* **Selected passage**
□ □ □ □ □ □ □
The control lines, one per 8bit lane, indicate if the associated lanes contain data or control and help to identify the start/stop of the packet and indicate when IPG or Ordered Set control data is present. Unlike 10G, data is always assumed to be byte aligned which helps make the PCS a little less complicated (unless your build a 4×10G / 40G Ethernet MAC!)

XLAUI/CAUI – The PCS and its new function the MLD
(100/40Ge PCS proposal :
http://www.ieee802.org/3/ba/public/may08/gustlin_01_0508.pdf)

The XLGMII (and CGMII) provides the interface to the PCS block, sometimes referred to as the PCS/MLD block (technically the MLD is just a function inside the PCS). In the transmit direction the first stage is the 64b to 66b encoding where the information in the outband control/data lines is turned into a 2bit sync header and, if a control word is present, a block type field which resides in the first byte of the 64bit payload. The 64bit payload is then scrambled with the standard 1+ X^39+X^58 and the 2bit sync header added to make a 66bit block.

Upto this point it has been the same as serial 10G Ethernet and if the optical link were serial the data could have been passed straight away to the PMA function, however to pass over the multi 10G serial interface of the XLAUI and CAUI the data needs the help of the MLD block (Multi Lane Distribution) that maps the data into Virtual Lanes (VL’s) so it can pass over the 4×10G XLAUI and 10×10G CAUI. For the XLAUI, the number VL’s is 4 and corresponds to both the number of 10G channels in the XLAUI and the 4 channels of the PMA for 40GBase-xR4. The CAUI however has 20 VL’s! the reason for that will be explained later.
□ □ □ □ □ □ □
Saved entries
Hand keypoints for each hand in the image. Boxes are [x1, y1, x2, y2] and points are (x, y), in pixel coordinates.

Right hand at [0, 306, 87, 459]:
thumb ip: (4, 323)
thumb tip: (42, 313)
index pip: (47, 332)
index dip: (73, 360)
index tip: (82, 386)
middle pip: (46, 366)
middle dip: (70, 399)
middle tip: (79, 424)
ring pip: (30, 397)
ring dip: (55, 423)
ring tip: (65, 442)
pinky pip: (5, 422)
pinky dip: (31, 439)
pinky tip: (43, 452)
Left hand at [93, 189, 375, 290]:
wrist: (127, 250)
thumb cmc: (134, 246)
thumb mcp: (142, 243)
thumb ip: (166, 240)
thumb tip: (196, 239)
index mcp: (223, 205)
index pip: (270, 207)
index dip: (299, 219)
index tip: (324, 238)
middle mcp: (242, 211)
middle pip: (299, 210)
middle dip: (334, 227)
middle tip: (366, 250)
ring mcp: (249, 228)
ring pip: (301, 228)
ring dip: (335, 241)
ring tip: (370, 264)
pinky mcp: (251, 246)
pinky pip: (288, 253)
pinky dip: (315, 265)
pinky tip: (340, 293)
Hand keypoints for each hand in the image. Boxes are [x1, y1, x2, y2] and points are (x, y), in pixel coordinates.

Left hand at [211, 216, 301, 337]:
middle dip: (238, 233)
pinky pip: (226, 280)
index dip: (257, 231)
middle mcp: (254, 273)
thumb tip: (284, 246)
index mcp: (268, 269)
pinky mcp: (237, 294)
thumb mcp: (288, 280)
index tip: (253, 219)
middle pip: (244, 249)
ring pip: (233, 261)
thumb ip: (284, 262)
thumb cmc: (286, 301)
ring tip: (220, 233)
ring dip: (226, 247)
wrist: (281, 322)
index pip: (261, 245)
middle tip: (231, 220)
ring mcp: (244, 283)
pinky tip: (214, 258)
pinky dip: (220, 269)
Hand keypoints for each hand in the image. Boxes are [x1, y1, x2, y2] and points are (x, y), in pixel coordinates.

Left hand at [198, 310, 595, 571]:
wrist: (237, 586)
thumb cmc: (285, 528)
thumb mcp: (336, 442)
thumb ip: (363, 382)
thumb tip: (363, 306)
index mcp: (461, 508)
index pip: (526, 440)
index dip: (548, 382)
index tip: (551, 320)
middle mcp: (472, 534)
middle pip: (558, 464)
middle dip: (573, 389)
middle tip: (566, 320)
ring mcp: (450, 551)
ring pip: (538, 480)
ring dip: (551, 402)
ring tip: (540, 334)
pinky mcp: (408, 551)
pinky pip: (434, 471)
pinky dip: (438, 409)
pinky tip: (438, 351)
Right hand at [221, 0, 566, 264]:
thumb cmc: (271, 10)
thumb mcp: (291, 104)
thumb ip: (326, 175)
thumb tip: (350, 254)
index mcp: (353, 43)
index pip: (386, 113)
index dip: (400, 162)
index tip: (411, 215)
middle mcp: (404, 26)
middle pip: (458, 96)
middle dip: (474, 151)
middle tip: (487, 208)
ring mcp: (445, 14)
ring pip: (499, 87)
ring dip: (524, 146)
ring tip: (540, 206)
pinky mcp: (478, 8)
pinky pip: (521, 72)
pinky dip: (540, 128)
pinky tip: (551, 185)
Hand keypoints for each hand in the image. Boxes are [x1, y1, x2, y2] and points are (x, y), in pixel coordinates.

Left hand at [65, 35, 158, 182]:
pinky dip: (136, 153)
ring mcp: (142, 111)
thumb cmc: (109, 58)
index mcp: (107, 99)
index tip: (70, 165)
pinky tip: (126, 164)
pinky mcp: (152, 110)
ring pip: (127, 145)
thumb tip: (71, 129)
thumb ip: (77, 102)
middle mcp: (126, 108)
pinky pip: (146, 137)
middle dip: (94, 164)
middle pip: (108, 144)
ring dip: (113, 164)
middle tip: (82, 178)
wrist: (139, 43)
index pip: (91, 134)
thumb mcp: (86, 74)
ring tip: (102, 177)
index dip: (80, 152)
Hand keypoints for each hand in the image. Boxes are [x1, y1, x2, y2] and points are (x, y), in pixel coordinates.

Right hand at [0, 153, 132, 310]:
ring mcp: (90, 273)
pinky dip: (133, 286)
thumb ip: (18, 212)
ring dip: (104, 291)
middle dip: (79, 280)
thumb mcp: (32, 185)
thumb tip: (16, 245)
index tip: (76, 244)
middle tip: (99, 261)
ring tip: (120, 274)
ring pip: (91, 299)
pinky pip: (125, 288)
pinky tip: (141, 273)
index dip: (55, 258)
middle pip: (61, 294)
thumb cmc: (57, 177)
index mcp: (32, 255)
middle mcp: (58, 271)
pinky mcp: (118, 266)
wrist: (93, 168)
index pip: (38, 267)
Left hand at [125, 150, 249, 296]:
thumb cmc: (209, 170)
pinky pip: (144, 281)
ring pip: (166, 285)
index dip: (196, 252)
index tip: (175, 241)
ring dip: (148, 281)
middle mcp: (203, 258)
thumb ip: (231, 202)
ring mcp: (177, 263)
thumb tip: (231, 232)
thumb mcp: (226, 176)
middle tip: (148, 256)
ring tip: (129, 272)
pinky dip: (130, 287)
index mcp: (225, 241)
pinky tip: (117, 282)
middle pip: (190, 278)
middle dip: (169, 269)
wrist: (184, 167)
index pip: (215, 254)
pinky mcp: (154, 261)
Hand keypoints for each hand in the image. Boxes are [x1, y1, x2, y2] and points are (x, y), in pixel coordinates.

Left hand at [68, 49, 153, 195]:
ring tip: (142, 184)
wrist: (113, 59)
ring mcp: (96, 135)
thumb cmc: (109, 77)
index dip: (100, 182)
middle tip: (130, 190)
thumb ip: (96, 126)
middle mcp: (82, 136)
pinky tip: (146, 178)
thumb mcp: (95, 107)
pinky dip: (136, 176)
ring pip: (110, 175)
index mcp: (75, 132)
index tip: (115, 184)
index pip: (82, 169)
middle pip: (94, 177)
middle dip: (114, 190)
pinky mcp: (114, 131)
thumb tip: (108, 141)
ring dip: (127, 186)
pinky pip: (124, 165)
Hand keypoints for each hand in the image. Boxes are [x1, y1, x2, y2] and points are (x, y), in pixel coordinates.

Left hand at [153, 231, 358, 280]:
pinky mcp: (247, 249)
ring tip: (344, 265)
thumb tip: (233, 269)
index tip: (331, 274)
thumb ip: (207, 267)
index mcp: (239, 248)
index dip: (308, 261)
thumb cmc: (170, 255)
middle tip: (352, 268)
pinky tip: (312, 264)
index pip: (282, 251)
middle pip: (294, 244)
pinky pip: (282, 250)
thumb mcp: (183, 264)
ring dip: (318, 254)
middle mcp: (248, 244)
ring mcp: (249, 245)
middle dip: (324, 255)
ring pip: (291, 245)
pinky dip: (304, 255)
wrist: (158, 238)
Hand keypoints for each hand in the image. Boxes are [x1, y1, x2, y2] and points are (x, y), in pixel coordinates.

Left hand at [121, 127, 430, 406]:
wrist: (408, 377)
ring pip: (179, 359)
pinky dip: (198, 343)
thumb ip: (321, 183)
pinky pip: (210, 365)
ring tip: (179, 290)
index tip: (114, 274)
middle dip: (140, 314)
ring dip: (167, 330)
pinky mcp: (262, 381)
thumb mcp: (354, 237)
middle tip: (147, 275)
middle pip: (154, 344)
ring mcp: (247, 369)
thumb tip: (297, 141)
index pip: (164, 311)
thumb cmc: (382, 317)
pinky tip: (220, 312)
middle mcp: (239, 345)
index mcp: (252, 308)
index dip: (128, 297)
□ □ □ □ □ □ □
* **Check your understanding**
(a) Write out the portion of the Ethernet PCS passage starting with "The control lines, one" and going on through "40G Ethernet MAC!)".
(b) According to the Ethernet PCS passage, how many Virtual Lanes does the CAUI use?
(c) List every interface the Ethernet PCS passage names by its abbreviation.
The records are not required for any of the work that follows.

* **Response list**
(a)
The control lines, one per 8bit lane, indicate if the associated lanes contain data or control and help to identify the start/stop of the packet and indicate when IPG or Ordered Set control data is present. Unlike 10G, data is always assumed to be byte aligned which helps make the PCS a little less complicated (unless your build a 4×10G / 40G Ethernet MAC!)

(b) The CAUI uses 20 Virtual Lanes.

(c) XLGMII, CGMII, XLAUI, CAUI